In my opinion, the permanent rooms at the ground floor, dedicated to the international art, are by far the most intriguing from all the exhibitions.
The collection from the European artists is considered to be the most significant in South America.
You’ll come across the works of Rembrandt Harmenszoon van Rijn, Auguste Renoir, Wassily WassilyevichKandinsky, Tintoretto, Amedeo Modigliani, Francisco José de Goya and Jean Désiré Gustave Courbet, just to name a few illustrious painters.
Although it was difficult to leave such masterpieces behind, my friend Catalina is completely right: if you come to South America, try to commit more time for South American art, instead the European one.
So I continued to the first floor, where the exhibitions are dedicated to the Argentinean and Latin American painters from the 19th and 20th century.
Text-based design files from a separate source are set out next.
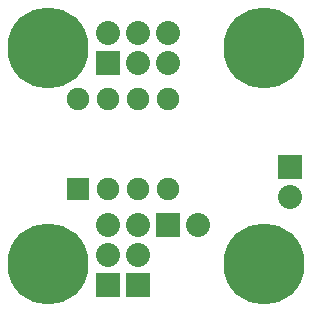
<source format=gbs>
G04 (created by PCBNEW (2013-04-19 BZR 4011)-stable) date 06/06/2013 13:50:22*
%MOIN*%
G04 Gerber Fmt 3.4, Leading zero omitted, Abs format*
%FSLAX34Y34*%
G01*
G70*
G90*
G04 APERTURE LIST*
%ADD10C,2.3622e-006*%
%ADD11R,0.075X0.075*%
%ADD12C,0.075*%
%ADD13R,0.08X0.08*%
%ADD14C,0.08*%
%ADD15C,0.27*%
G04 APERTURE END LIST*
G54D10*
G54D11*
X13400Y-16100D03*
G54D12*
X14400Y-16100D03*
X15400Y-16100D03*
X16400Y-16100D03*
X16400Y-13100D03*
X15400Y-13100D03*
X14400Y-13100D03*
X13400Y-13100D03*
G54D13*
X14400Y-19300D03*
G54D14*
X14400Y-18300D03*
X14400Y-17300D03*
G54D13*
X15400Y-19300D03*
G54D14*
X15400Y-18300D03*
X15400Y-17300D03*
G54D13*
X16400Y-17300D03*
G54D14*
X17400Y-17300D03*
G54D13*
X20460Y-15380D03*
G54D14*
X20460Y-16380D03*
G54D13*
X14400Y-11900D03*
G54D14*
X14400Y-10900D03*
X15400Y-11900D03*
X15400Y-10900D03*
X16400Y-11900D03*
X16400Y-10900D03*
G54D15*
X12400Y-18600D03*
X19600Y-18600D03*
X19600Y-11400D03*
X12400Y-11400D03*
M02*

</source>
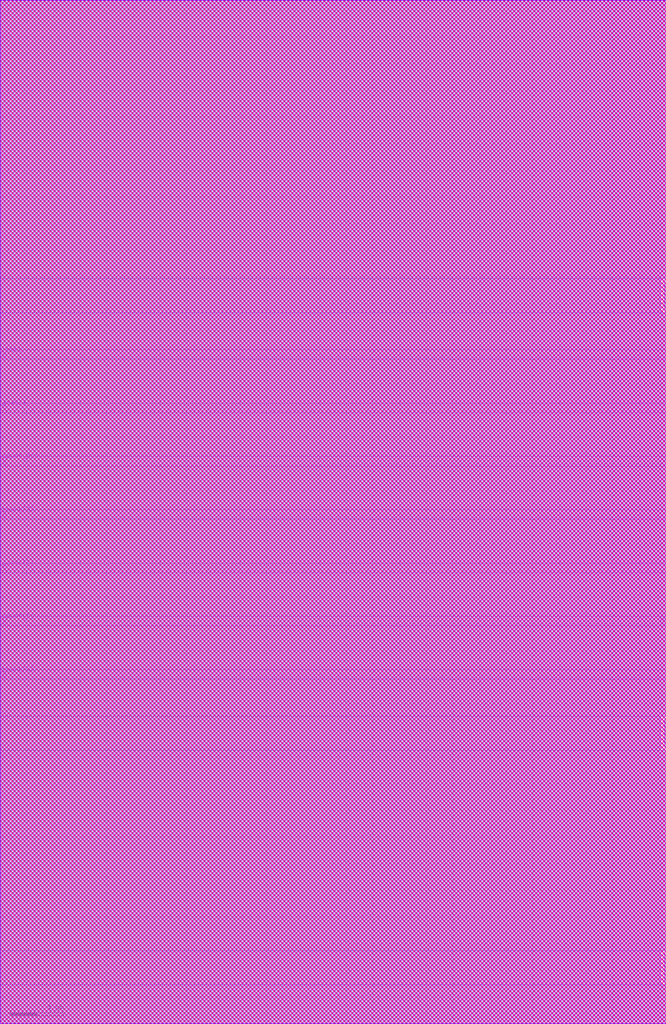
<source format=lef>
##
## LEF for PtnCells ;
## created by Innovus v20.11-s130_1 on Sun Dec 19 17:29:01 2021
##

VERSION 5.8 ;

BUSBITCHARS "[]" ;
DIVIDERCHAR "/" ;

MACRO FULLCHIPcore
  CLASS BLOCK ;
  SIZE 50.000000 BY 76.800000 ;
  FOREIGN FULLCHIPcore 0.000000 0.000000 ;
  ORIGIN 0 0 ;
  SYMMETRY X Y R90 ;
  PIN count_dir
    DIRECTION INPUT ;
    USE SIGNAL ;
    PORT
      LAYER metal1 ;
        RECT 0.000000 42.000000 0.260000 42.400000 ;
    END
  END count_dir
  PIN enable
    DIRECTION INPUT ;
    USE SIGNAL ;
    PORT
      LAYER metal1 ;
        RECT 0.000000 46.000000 0.260000 46.400000 ;
    END
  END enable
  PIN reset
    DIRECTION INPUT ;
    USE SIGNAL ;
    PORT
      LAYER metal1 ;
        RECT 0.000000 50.000000 0.260000 50.400000 ;
    END
  END reset
  PIN count[3]
    DIRECTION OUTPUT ;
    USE SIGNAL ;
    PORT
      LAYER metal1 ;
        RECT 0.000000 38.000000 0.260000 38.400000 ;
    END
  END count[3]
  PIN count[2]
    DIRECTION OUTPUT ;
    USE SIGNAL ;
    PORT
      LAYER metal1 ;
        RECT 0.000000 34.000000 0.260000 34.400000 ;
    END
  END count[2]
  PIN count[1]
    DIRECTION OUTPUT ;
    USE SIGNAL ;
    PORT
      LAYER metal1 ;
        RECT 0.000000 30.000000 0.260000 30.400000 ;
    END
  END count[1]
  PIN count[0]
    DIRECTION OUTPUT ;
    USE SIGNAL ;
    PORT
      LAYER metal1 ;
        RECT 0.000000 26.000000 0.260000 26.400000 ;
    END
  END count[0]
  PIN vctrl
    DIRECTION INPUT ;
    USE ANALOG ;
    PORT
      LAYER metal1 ;
        RECT 49.740000 30.000000 50.000000 30.400000 ;
    END
  END vctrl
  PIN avdd
    DIRECTION INOUT ;
#    USE POWER ;
    PORT
      LAYER metal3 ;
        RECT 49.840000 53.600000 50.000000 55.600000 ;
    END
  END avdd
  PIN agnd
    DIRECTION INOUT ;
#    USE GROUND ;
    PORT
      LAYER metal3 ;
        RECT 49.840000 3.200000 50.000000 5.200000 ;
    END
  END agnd
  PIN dvdd
    DIRECTION INOUT ;
#    USE POWER ;
    PORT
      LAYER metal3 ;
        RECT 49.840000 20.800000 50.000000 22.800000 ;
    END
  END dvdd
  OBS
    LAYER metal1 ;
      RECT 0.000000 50.560000 50.000000 76.800000 ;
      RECT 0.420000 49.840000 50.000000 50.560000 ;
      RECT 0.000000 46.560000 50.000000 49.840000 ;
      RECT 0.420000 45.840000 50.000000 46.560000 ;
      RECT 0.000000 42.560000 50.000000 45.840000 ;
      RECT 0.420000 41.840000 50.000000 42.560000 ;
      RECT 0.000000 38.560000 50.000000 41.840000 ;
      RECT 0.420000 37.840000 50.000000 38.560000 ;
      RECT 0.000000 34.560000 50.000000 37.840000 ;
      RECT 0.420000 33.840000 50.000000 34.560000 ;
      RECT 0.000000 30.560000 50.000000 33.840000 ;
      RECT 0.420000 29.840000 49.580000 30.560000 ;
      RECT 0.000000 26.560000 50.000000 29.840000 ;
      RECT 0.420000 25.840000 50.000000 26.560000 ;
      RECT 0.000000 0.000000 50.000000 25.840000 ;
    LAYER metal2 ;
      RECT 0.000000 0.000000 50.000000 76.800000 ;
    LAYER metal3 ;
      RECT 0.000000 55.880000 50.000000 76.800000 ;
      RECT 0.000000 53.320000 49.560000 55.880000 ;
      RECT 0.000000 23.080000 50.000000 53.320000 ;
      RECT 0.000000 20.520000 49.560000 23.080000 ;
      RECT 0.000000 5.480000 50.000000 20.520000 ;
      RECT 0.000000 2.920000 49.560000 5.480000 ;
      RECT 0.000000 0.000000 50.000000 2.920000 ;
    LAYER metal4 ;
      RECT 0.000000 0.000000 50.000000 76.800000 ;
    LAYER metal5 ;
      RECT 0.000000 0.000000 50.000000 76.800000 ;
    LAYER metal6 ;
      RECT 0.000000 0.000000 50.000000 76.800000 ;
    LAYER metal7 ;
      RECT 0.000000 0.000000 50.000000 76.800000 ;
    LAYER metal8 ;
      RECT 0.000000 0.000000 50.000000 76.800000 ;
  END
END FULLCHIPcore

END LIBRARY

</source>
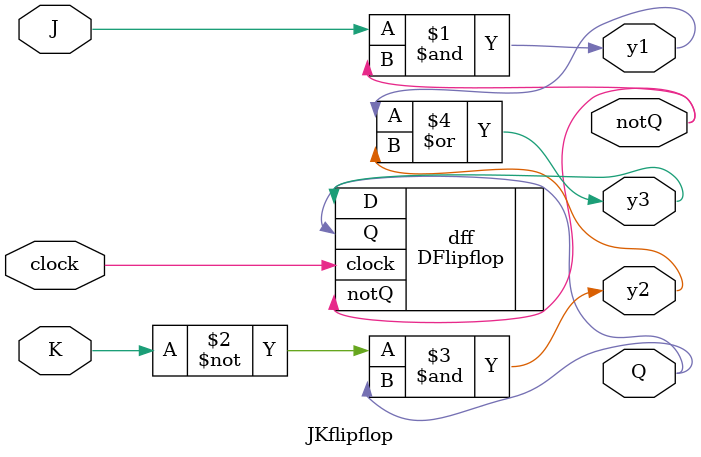
<source format=v>
module JKflipflop(
input J, K, 
input clock,
output Q, y1, y2, y3, notQ 
);

assign y1 = J & notQ;
assign y2 = ~K & Q;
assign y3 = y1 | y2;

DFlipflop dff (
.D(y3),
.clock(clock),
.Q(Q),
.notQ(notQ)
);

endmodule

</source>
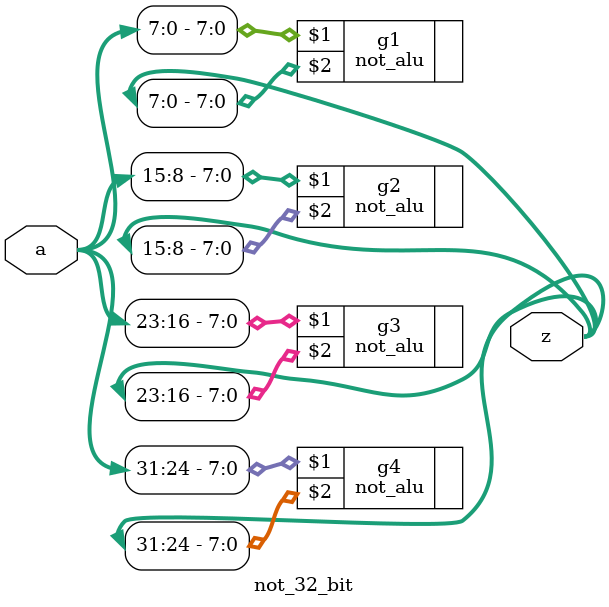
<source format=v>
`timescale 1ns / 1ps


module not_32_bit(a,z
    );
    input [31:0] a;
    output wire [31:0] z;
    not_alu g1(a[7:0],z[7:0]);
    not_alu g2(a[15:8],z[15:8]);
    not_alu g3(a[23:16],z[23:16]);
    not_alu g4(a[31:24],z[31:24]);
    
endmodule

</source>
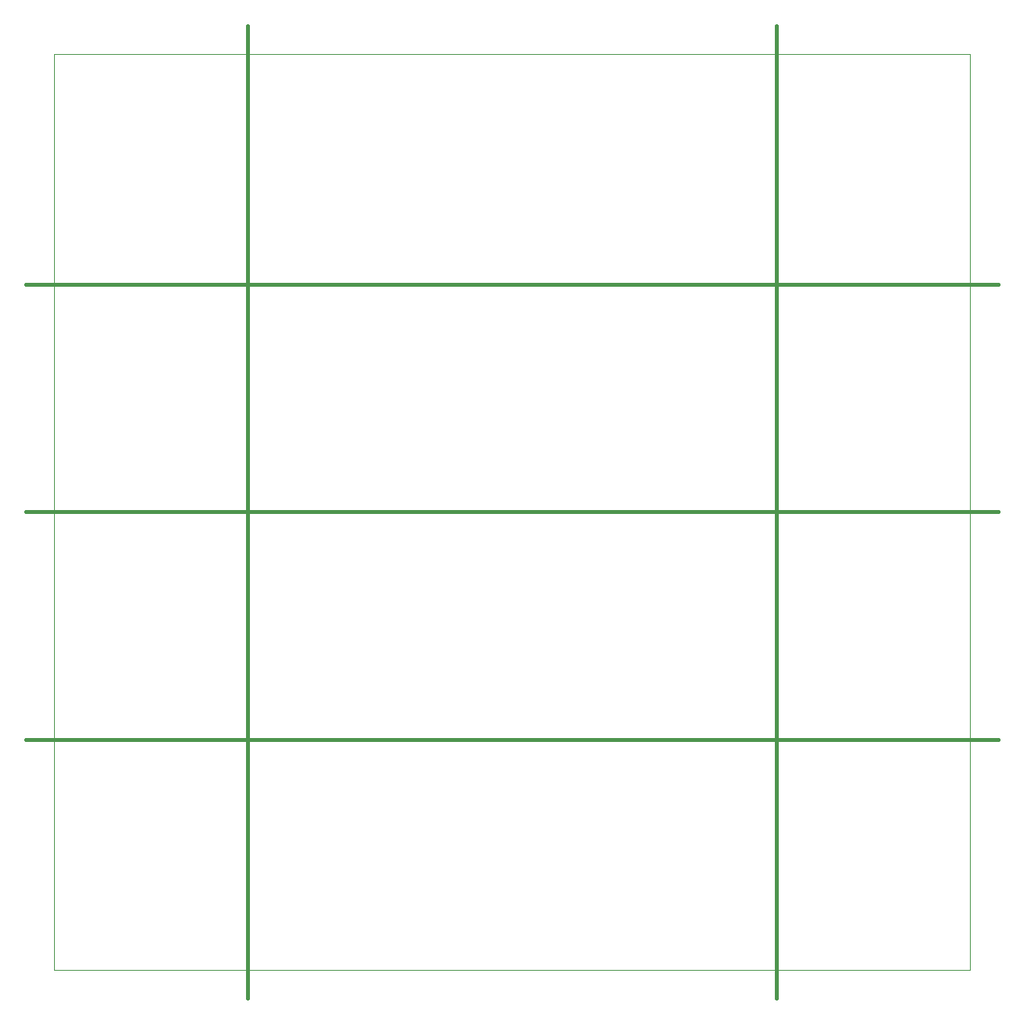
<source format=gbr>
G04 #@! TF.GenerationSoftware,KiCad,Pcbnew,5.1.7-a382d34a8~87~ubuntu20.04.1*
G04 #@! TF.CreationDate,2020-11-13T11:14:20+11:00*
G04 #@! TF.ProjectId,jackco-esp32-pico-panel-v2,6a61636b-636f-42d6-9573-7033322d7069,rev?*
G04 #@! TF.SameCoordinates,Original*
G04 #@! TF.FileFunction,Profile,NP*
%FSLAX46Y46*%
G04 Gerber Fmt 4.6, Leading zero omitted, Abs format (unit mm)*
G04 Created by KiCad (PCBNEW 5.1.7-a382d34a8~87~ubuntu20.04.1) date 2020-11-13 11:14:20*
%MOMM*%
%LPD*%
G01*
G04 APERTURE LIST*
G04 #@! TA.AperFunction,Profile*
%ADD10C,0.400000*%
G04 #@! TD*
G04 #@! TA.AperFunction,Profile*
%ADD11C,0.100000*%
G04 #@! TD*
G04 APERTURE END LIST*
D10*
X107150000Y-46712010D02*
X107150000Y-151712010D01*
X50000000Y-46712010D02*
X50000000Y-151712010D01*
X26075003Y-99210000D02*
X131075002Y-99210000D01*
X26075003Y-74610000D02*
X131075002Y-74610000D01*
X26075003Y-123820000D02*
X131075002Y-123820000D01*
D11*
X29075000Y-148712000D02*
X29075000Y-49712000D01*
X128075000Y-148712000D02*
X29075000Y-148712000D01*
X128075000Y-49712000D02*
X128075000Y-148712000D01*
X29075000Y-49712000D02*
X128075000Y-49712000D01*
M02*

</source>
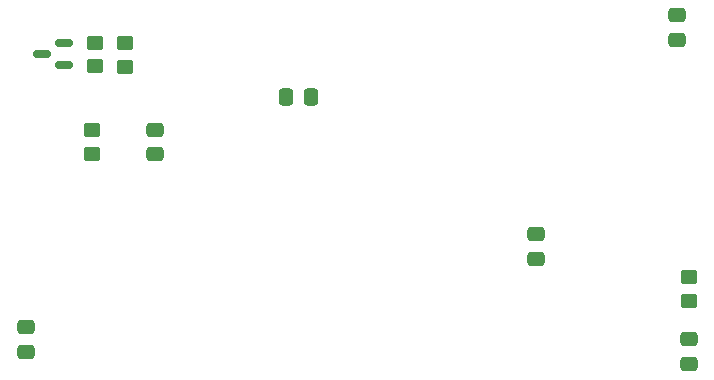
<source format=gbr>
%TF.GenerationSoftware,KiCad,Pcbnew,8.0.4*%
%TF.CreationDate,2025-06-13T09:49:43+02:00*%
%TF.ProjectId,LeoIoT_Goalfinder,4c656f49-6f54-45f4-976f-616c66696e64,01.04 SMD*%
%TF.SameCoordinates,Original*%
%TF.FileFunction,Paste,Bot*%
%TF.FilePolarity,Positive*%
%FSLAX46Y46*%
G04 Gerber Fmt 4.6, Leading zero omitted, Abs format (unit mm)*
G04 Created by KiCad (PCBNEW 8.0.4) date 2025-06-13 09:49:43*
%MOMM*%
%LPD*%
G01*
G04 APERTURE LIST*
G04 Aperture macros list*
%AMRoundRect*
0 Rectangle with rounded corners*
0 $1 Rounding radius*
0 $2 $3 $4 $5 $6 $7 $8 $9 X,Y pos of 4 corners*
0 Add a 4 corners polygon primitive as box body*
4,1,4,$2,$3,$4,$5,$6,$7,$8,$9,$2,$3,0*
0 Add four circle primitives for the rounded corners*
1,1,$1+$1,$2,$3*
1,1,$1+$1,$4,$5*
1,1,$1+$1,$6,$7*
1,1,$1+$1,$8,$9*
0 Add four rect primitives between the rounded corners*
20,1,$1+$1,$2,$3,$4,$5,0*
20,1,$1+$1,$4,$5,$6,$7,0*
20,1,$1+$1,$6,$7,$8,$9,0*
20,1,$1+$1,$8,$9,$2,$3,0*%
G04 Aperture macros list end*
%ADD10RoundRect,0.250000X-0.475000X0.337500X-0.475000X-0.337500X0.475000X-0.337500X0.475000X0.337500X0*%
%ADD11RoundRect,0.250000X-0.337500X-0.475000X0.337500X-0.475000X0.337500X0.475000X-0.337500X0.475000X0*%
%ADD12RoundRect,0.250000X0.450000X-0.350000X0.450000X0.350000X-0.450000X0.350000X-0.450000X-0.350000X0*%
%ADD13RoundRect,0.150000X0.587500X0.150000X-0.587500X0.150000X-0.587500X-0.150000X0.587500X-0.150000X0*%
%ADD14RoundRect,0.250000X-0.450000X0.350000X-0.450000X-0.350000X0.450000X-0.350000X0.450000X0.350000X0*%
%ADD15RoundRect,0.250000X0.475000X-0.337500X0.475000X0.337500X-0.475000X0.337500X-0.475000X-0.337500X0*%
G04 APERTURE END LIST*
D10*
%TO.C,C9*%
X132717500Y-77627000D03*
X132717500Y-79702000D03*
%TD*%
D11*
%TO.C,C6*%
X143872000Y-74833000D03*
X145947000Y-74833000D03*
%TD*%
D10*
%TO.C,C3*%
X121795500Y-94369500D03*
X121795500Y-96444500D03*
%TD*%
D12*
%TO.C,R2*%
X177929500Y-92105000D03*
X177929500Y-90105000D03*
%TD*%
%TO.C,R4*%
X130177500Y-72277000D03*
X130177500Y-70277000D03*
%TD*%
D13*
%TO.C,Q1*%
X125019000Y-70245000D03*
X125019000Y-72145000D03*
X123144000Y-71195000D03*
%TD*%
D14*
%TO.C,R5*%
X127637500Y-70261000D03*
X127637500Y-72261000D03*
%TD*%
%TO.C,R3*%
X127383500Y-77659000D03*
X127383500Y-79659000D03*
%TD*%
D10*
%TO.C,C8*%
X164975500Y-86474000D03*
X164975500Y-88549000D03*
%TD*%
%TO.C,C5*%
X176913500Y-67953500D03*
X176913500Y-70028500D03*
%TD*%
D15*
%TO.C,C4*%
X177929500Y-97460500D03*
X177929500Y-95385500D03*
%TD*%
M02*

</source>
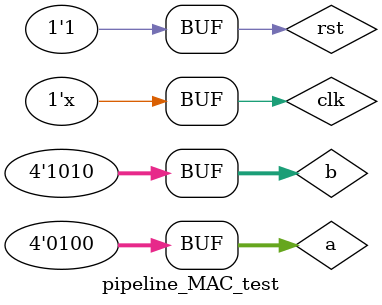
<source format=v>

module pipeline_MAC_test();

reg clk,rst;
reg[3:0]a,b;
wire[9:0]y;

pipeline_MAC UUT(clk, rst, a, b, y);

initial begin
rst=1'b0;
clk=1'b0;
#5;
rst=1'b1;
a=4'b0100;
b=4'b1010;
#10;
end
always #5 clk=~clk;
endmodule
</source>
Three works impressed me more than any other:
Desnudo (Mujer oriental) from Severo Rodriguez Etchart 1889. The perfect white skin, the head ornament with gold coins, and her body stretched over oriental fabrics, it all appears extremely exotic. All the hints show, that she is a woman knowing luxury and exotic glamour.
On the same wall, exactly at a hand stretch from Severo Rodriguez Etchart’s painting, is another masterpiece. This belongs to the Argentinean painter, Eduardo Sivori and is named La lever de la bonne (El despertar de la criada).
Another female body, but this time the muse doesn’t know either glamour or luxury. Her body appears sick, tortured, and her feet, the same who will narrate her life story, are gnarled, ugly and neglected.
She isn’t a muse, but probably a working-class woman.
She isn’t idolized, but rather respected for her life story. Still neither her, nor her body will inspire future artists.
Exquisite, how the two paintings sit side by side on the same wall, making you think what the essence of true art is. While Sivori presents a symbol of the Argentinean 19th century society, a heroine of the working class which sacrifices her personal comfort for the daily existence, Etchart’s muse, is a sensual concubine, a beautiful body without a place either in history or the collective memory.
Angel della Valle’s La Vuelta del Malon, is clearly one of the most remarkable paintings of 19th century Argentinean art. La Vuelta del Malon has a brutal realism to it, and both: subjects, and the Indian theme have a strong visual impact.
If all these still didn’t impress you, I would recommend a visit at MNBA, because each image there, has its own story…and these are stories worth listening to.